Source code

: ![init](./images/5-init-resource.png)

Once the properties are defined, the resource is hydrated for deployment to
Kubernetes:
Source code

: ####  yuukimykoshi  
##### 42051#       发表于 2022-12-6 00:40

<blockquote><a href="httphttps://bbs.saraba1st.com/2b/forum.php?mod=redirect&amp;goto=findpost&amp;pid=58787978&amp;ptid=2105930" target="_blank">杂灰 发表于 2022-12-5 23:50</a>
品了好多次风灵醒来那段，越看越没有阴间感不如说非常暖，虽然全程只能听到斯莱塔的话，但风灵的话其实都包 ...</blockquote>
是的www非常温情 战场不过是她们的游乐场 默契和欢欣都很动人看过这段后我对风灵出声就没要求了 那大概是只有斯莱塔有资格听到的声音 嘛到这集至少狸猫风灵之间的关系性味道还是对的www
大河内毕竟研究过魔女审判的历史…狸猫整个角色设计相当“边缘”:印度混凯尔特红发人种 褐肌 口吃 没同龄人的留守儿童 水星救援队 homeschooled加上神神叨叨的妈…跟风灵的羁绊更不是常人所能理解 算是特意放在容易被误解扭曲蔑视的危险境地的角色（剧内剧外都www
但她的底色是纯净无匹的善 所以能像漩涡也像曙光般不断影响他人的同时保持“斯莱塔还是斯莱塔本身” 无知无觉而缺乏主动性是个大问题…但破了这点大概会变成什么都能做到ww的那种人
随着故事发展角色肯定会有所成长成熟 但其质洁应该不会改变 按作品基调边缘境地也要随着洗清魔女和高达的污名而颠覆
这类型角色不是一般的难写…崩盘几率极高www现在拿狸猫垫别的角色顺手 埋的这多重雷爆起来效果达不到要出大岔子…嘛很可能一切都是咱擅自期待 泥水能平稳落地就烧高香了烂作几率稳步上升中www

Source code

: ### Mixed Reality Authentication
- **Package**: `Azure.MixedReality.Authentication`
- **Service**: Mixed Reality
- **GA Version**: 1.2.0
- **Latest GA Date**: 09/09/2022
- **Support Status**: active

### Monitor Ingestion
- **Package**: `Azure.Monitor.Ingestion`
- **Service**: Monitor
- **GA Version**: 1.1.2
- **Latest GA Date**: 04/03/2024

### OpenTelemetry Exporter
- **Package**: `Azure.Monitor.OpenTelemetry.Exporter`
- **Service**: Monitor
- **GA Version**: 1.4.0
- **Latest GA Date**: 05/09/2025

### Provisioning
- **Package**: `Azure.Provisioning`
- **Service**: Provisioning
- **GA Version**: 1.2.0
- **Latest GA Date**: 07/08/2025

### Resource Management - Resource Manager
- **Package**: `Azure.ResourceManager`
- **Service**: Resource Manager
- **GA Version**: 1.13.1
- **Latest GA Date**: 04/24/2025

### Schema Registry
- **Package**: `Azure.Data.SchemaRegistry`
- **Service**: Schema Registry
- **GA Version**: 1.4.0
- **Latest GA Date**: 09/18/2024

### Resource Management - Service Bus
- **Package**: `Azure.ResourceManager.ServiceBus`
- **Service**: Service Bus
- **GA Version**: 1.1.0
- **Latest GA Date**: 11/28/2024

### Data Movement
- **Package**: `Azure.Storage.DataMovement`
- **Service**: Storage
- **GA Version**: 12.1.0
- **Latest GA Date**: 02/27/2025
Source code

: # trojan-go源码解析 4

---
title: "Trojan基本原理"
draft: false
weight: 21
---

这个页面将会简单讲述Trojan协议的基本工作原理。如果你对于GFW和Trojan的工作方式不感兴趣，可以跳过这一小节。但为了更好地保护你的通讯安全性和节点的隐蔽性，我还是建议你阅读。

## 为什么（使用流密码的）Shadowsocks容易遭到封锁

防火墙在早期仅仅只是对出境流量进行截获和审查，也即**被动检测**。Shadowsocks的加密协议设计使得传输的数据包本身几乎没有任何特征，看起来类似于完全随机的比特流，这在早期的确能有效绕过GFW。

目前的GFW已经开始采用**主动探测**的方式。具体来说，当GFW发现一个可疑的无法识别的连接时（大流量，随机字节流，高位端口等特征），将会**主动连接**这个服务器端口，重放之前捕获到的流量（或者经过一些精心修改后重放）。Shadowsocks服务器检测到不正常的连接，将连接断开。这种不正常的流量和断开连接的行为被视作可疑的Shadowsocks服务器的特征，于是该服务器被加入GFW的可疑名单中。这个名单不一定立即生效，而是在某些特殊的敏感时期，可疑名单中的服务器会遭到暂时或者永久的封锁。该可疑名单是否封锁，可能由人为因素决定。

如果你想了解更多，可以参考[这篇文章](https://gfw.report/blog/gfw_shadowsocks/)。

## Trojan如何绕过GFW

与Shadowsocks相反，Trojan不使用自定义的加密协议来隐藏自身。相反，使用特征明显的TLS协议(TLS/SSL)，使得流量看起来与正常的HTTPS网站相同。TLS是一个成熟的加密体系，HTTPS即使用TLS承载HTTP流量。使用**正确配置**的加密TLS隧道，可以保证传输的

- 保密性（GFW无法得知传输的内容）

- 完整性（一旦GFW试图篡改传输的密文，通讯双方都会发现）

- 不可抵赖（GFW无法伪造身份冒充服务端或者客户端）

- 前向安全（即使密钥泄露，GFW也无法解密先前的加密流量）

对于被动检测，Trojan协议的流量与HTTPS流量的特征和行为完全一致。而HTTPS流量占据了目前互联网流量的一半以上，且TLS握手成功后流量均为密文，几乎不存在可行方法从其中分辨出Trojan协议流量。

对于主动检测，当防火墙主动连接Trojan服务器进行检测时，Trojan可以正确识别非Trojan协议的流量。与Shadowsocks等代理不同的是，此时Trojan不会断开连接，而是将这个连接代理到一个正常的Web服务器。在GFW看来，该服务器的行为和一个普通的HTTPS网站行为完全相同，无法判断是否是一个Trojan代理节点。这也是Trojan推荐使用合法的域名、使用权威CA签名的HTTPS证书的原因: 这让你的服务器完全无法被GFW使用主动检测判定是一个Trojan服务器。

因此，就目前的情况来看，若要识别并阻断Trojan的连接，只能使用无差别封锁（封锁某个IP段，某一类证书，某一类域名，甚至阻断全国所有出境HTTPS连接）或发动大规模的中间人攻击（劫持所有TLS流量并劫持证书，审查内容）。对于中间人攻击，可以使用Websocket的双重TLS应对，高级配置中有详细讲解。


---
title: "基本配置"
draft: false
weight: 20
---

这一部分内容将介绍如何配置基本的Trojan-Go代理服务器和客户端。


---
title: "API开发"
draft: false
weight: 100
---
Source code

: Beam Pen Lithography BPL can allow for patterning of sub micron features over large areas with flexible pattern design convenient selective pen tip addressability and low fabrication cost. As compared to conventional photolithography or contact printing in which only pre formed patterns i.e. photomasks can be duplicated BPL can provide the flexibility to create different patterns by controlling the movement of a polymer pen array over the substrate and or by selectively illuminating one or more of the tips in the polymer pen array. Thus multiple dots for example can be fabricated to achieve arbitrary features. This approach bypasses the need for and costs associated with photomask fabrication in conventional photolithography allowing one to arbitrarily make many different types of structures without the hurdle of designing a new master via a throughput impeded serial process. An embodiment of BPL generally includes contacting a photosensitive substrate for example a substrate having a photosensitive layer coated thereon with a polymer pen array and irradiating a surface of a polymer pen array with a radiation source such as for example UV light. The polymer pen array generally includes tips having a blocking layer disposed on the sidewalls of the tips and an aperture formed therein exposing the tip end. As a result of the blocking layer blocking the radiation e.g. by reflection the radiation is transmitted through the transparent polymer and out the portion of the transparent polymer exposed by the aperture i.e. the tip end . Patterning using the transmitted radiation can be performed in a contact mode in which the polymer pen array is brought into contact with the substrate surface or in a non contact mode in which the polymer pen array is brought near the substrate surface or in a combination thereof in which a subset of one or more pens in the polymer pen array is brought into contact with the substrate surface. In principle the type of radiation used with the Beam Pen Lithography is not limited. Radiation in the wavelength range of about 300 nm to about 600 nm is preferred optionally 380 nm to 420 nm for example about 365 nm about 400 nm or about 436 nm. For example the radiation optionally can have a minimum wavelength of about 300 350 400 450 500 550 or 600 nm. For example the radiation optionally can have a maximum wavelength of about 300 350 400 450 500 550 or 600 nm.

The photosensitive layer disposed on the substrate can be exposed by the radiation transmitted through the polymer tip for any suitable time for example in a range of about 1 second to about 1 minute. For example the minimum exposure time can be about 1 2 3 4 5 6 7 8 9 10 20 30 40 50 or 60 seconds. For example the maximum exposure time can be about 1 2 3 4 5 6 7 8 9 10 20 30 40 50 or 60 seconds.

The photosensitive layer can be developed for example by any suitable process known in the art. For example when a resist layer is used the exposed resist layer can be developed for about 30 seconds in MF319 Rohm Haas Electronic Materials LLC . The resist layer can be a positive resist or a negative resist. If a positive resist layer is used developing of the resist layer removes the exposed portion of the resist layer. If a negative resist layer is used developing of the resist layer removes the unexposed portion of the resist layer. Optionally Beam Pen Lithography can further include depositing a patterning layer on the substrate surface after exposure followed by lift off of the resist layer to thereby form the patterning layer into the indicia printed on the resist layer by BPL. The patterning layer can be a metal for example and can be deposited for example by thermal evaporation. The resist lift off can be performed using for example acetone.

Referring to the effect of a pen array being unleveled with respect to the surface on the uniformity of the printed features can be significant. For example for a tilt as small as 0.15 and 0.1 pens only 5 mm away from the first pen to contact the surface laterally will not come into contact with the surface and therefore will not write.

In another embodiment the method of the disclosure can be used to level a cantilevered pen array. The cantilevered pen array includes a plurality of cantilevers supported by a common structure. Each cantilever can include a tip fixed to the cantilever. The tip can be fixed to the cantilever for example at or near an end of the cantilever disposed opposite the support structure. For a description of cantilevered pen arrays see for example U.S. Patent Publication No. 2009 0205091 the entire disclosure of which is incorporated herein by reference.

——

• [BRIEF]:
The lines you need are those with the word "Azure"; list them from the entries.

• [RESULT]:
- **Package**: `Azure.MixedReality.Authentication`
- **Package**: `Azure.Monitor.Ingestion`
- **Package**: `Azure.Monitor.OpenTelemetry.Exporter`
- **Package**: `Azure.Provisioning`
- **Package**: `Azure.ResourceManager`
- **Package**: `Azure.Data.SchemaRegistry`
- **Package**: `Azure.ResourceManager.ServiceBus`
- **Package**: `Azure.Storage.DataMovement`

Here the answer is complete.